### Instruction
Carry the Pennsylvania newspaper editorials forward, starting right after their final sentence.
Begin Source
Editorials from around Pennsylvania

Published February 19, 2013 5:55pm ET



LOTTERY GAMBLE DOESN’T PAY OFF

State Attorney General Kathleen Kane was barely six weeks into her job last week when the newly elected Democrat dropped a bomb — some say a political bomb — on Republican Gov. Tom Corbett. Calling it unconstitutional, Kane rejected the governor’s controversial effort to privatize the state Lottery.

Kane wasn’t passing judgment on the wisdom of privatization, she said, although Democrats generally oppose privatization; she merely made a determination about the legality of the state contract with Camelot Global Services, the British company Corbett struck a deal with to run Pennsylvania’s very profitable Lottery.

The governor invited a tough examination by essentially pursuing what’s been described as a backroom deal — in other words, without legislative oversight or even input. And without public awareness. He then consummated an agreement with the one and only bidder to make an offer.

The lack of transparency produced deserved criticism. And making the chore of selling the plan all the more difficult is the fact that the Lottery is undeniably successful.

That’s not to say privatization isn’t a good thing. We don’t doubt that getting the Lottery out of the government’s hands could make it even more successful. Our concern is the secretive route the governor went and also that he’d turn the operation over to a foreign company.

So we’re not disappointed that Kane nixed the contract. However, we were disappointed in Kane’s high-profile rejection of the deal.

Rather than handle the issue in a routine way, Kane called a press conference to announce her decision — and then refused to take any questions form the press.

The theatrics followed by Kane’s failing to take questions raises legitimate criticism that she handled the issue in a political way. Corbett noted that in his years as attorney general, he never held a press conference to announce the rejection of a state contract. Acting pre-emptively to rebuff expected criticism, Kane had noted in her announcement that the lawyers who formulated the decision were the same lawyers who earlier worked for Corbett.

Politics aside, the rejection paves the way for the governor to handle his proposal to privatize the Lottery the right way: with legislative input and plenty of public awareness. This time, let’s have a debate before signing a contract.

— The (Doylestown) Intelligencer

NEW PATERNO REPORT LOOKS BACKWARDS

A report commissioned by the late Joe Paterno’s family claims that Pennsylvania State University’s report about the Jerry Sandusky scandal was “speculative and seriously flawed.”

It’s tempting to view the two reports as similar enterprises — independent investigations seeking the truth about how Sandusky got away with sexually abusing young boys for 14 years before he was caught, prosecuted and convicted. Our political leaders can’t agree on a common set of facts about any contentious issue. Sandusky, of course, is ultimately to blame for his crimes, but why shouldn’t there be two alternate views about who bears a share of responsibility for letting him escape detection for so long?

It’s a false choice to give these two reports equal weight. The reports were prepared with different aims. Paterno’s family paid their experts in a quest to rehabilitate the reputation of the legendary coach. Penn State’s board of trustees hired Louis Freeh, former head of the FBI, and his investigators to conduct an independent examination of the Sandusky case at a cost of $6.5 million. The university wanted to learn what had gone wrong at the institutional level and sought recommendations to prevent such a travesty in the future.
End Source
Begin Recorded information
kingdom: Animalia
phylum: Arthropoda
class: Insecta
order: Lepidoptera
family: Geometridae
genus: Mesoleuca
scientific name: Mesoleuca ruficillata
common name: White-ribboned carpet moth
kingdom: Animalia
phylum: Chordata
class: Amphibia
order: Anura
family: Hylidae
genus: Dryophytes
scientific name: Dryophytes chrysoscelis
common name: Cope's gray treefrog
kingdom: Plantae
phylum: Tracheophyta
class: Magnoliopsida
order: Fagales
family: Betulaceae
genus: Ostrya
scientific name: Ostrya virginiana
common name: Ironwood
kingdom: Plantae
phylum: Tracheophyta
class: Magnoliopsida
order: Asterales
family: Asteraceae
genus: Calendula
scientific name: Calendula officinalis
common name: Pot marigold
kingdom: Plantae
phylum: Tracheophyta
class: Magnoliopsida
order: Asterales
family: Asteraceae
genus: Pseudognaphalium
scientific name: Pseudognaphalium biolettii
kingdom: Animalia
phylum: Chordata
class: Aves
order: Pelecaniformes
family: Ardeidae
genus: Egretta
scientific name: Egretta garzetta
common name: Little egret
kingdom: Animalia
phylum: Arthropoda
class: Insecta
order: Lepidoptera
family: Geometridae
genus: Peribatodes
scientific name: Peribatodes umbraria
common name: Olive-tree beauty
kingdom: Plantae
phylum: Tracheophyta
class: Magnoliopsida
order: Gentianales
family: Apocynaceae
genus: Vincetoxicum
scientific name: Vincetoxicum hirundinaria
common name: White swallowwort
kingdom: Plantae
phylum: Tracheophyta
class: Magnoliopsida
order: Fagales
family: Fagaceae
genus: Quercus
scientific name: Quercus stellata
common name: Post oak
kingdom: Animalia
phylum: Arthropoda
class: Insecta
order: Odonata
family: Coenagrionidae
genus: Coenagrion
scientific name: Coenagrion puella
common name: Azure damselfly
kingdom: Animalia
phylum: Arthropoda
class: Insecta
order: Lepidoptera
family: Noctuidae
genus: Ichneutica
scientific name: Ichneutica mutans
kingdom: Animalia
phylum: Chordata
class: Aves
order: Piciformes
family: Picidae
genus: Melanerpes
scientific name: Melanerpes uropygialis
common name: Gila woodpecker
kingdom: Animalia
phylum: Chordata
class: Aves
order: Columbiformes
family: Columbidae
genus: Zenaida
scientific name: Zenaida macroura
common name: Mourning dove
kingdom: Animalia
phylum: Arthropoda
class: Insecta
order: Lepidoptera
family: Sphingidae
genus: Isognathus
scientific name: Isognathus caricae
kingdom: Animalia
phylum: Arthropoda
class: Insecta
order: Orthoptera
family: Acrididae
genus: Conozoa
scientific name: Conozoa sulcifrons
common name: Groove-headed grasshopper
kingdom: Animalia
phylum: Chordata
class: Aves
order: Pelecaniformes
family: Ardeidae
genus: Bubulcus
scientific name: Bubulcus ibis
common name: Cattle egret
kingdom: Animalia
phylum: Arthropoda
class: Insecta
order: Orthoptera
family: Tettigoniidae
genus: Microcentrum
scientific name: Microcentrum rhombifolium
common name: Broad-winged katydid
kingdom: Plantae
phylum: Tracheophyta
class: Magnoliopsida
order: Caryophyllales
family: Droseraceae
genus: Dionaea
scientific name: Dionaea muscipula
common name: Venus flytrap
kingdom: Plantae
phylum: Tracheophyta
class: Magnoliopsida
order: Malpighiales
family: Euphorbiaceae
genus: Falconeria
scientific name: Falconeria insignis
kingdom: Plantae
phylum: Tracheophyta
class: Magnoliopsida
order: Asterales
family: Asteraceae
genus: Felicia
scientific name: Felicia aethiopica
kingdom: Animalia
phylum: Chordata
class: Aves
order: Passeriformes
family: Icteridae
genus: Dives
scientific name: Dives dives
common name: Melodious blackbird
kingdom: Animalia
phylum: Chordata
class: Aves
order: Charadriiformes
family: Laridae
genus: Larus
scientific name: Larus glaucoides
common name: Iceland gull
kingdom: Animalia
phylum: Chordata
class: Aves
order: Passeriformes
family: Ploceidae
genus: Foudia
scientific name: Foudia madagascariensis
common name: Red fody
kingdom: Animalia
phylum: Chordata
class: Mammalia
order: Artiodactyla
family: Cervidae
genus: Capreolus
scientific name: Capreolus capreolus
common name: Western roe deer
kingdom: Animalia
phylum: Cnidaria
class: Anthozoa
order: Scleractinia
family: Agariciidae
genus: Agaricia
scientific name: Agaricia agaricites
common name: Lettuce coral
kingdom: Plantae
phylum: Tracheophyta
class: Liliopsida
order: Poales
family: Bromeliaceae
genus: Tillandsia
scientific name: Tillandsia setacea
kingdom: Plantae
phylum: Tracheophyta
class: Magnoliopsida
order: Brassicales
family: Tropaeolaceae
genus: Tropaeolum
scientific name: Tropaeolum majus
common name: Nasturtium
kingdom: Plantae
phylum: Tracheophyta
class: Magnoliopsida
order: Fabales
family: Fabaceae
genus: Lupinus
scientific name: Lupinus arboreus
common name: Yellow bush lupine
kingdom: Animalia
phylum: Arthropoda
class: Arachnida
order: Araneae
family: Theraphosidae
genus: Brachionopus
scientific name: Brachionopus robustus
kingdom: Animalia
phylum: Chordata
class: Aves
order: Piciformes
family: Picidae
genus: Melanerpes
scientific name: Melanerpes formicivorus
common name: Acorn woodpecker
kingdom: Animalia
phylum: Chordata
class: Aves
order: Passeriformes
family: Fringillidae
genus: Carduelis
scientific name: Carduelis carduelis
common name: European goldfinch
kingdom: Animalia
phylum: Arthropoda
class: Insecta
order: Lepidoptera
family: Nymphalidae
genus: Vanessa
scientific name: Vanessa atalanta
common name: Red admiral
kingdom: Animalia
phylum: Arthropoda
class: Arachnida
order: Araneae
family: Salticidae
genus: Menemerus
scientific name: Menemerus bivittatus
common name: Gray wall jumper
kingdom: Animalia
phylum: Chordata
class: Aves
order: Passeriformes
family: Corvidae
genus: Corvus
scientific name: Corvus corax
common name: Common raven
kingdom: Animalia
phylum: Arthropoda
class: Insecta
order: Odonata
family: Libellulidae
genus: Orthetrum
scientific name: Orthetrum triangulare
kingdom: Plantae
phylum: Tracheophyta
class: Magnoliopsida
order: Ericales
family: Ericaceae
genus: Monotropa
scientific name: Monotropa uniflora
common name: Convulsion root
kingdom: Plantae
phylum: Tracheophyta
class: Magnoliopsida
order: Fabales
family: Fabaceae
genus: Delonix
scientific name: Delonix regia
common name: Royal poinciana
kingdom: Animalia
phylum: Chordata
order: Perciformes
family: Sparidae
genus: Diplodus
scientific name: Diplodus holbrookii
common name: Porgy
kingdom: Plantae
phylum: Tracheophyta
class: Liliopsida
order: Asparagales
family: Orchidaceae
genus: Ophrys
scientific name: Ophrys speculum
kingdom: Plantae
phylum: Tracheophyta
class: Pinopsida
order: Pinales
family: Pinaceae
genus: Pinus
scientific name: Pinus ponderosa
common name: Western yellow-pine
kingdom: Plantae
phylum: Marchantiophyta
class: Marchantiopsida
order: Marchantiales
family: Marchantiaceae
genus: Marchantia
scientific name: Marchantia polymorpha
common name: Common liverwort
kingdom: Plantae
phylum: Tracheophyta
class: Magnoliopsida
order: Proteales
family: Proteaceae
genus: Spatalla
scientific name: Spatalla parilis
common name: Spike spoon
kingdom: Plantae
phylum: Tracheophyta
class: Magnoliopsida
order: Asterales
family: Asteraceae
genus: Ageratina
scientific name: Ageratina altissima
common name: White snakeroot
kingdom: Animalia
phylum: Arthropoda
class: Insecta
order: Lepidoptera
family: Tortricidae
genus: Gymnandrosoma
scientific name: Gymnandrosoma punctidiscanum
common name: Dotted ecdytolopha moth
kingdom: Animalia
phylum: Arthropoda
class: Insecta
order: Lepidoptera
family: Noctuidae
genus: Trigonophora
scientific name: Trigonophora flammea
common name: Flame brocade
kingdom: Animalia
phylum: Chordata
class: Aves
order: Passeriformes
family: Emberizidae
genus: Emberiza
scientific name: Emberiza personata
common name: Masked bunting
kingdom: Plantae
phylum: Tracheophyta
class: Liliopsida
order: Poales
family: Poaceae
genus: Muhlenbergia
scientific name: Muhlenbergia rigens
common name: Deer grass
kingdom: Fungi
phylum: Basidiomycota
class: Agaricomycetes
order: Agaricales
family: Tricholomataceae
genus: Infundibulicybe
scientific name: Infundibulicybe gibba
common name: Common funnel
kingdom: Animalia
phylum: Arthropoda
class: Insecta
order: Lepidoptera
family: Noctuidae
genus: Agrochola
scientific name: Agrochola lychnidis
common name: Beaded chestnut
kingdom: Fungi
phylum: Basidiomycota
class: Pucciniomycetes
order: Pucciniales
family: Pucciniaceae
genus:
End Recorded information
### Final result
The Freeh report concluded that Paterno; Graham Spanier, former president of Penn State; Gary Schultz, former vice president; and Tim Curley, former athletic director, covered up for Sandusky after they learned that the ex-assistant coach had touched an 11-year-old boy in a shower in May 1998. Freeh’s report used a trail of e-mails to determine that Paterno and the other three administrators were aware of the shower incident but did nothing to instigate an investigation of Sandusky.

The Paterno family’s report says that the Freeh report doesn’t prove there was a deliberate cover-up about Sandusky. Critics of the Paterno family report counter that because Penn State officials failed to act in May 1998, Sandusky continued his crimes. When Sandusky was convicted of 45 counts of sexual abuse in June, one charge included the sexual assault of a boy in a shower at Penn State on May 3, 1998.

Since Freeh’s report was issued in July, Penn State has changed the way sexual abuse complaints are reported and has trained campus police on how to respond to child sexual abuse. The Paterno family’s report isn’t about making changes for the future; it’s about trying to return to the past, when Paterno was revered for winning football games and admired for his personal integrity.

Washington Post reporter Sally Jenkins interviewed Paterno shortly before he died. He told Jenkins he was not a victim. “I’ve had a wonderful experience here at Penn State. I don’t want to walk away from this thing bitter. I want to be helpful,” he told Jenkins. The Paterno family report is not helpful. It diverts attention away from the real issues: how to help Sandusky’s victims heal and how to prevent other children from being sexually abused.

—Erie Times-News

THE RIGHT CALL ON VOTER ID

Forget the candidates, Pennsylvania voters who won’t be required to show photo ID at the polls during the May 21 primary, came out the real winners this week.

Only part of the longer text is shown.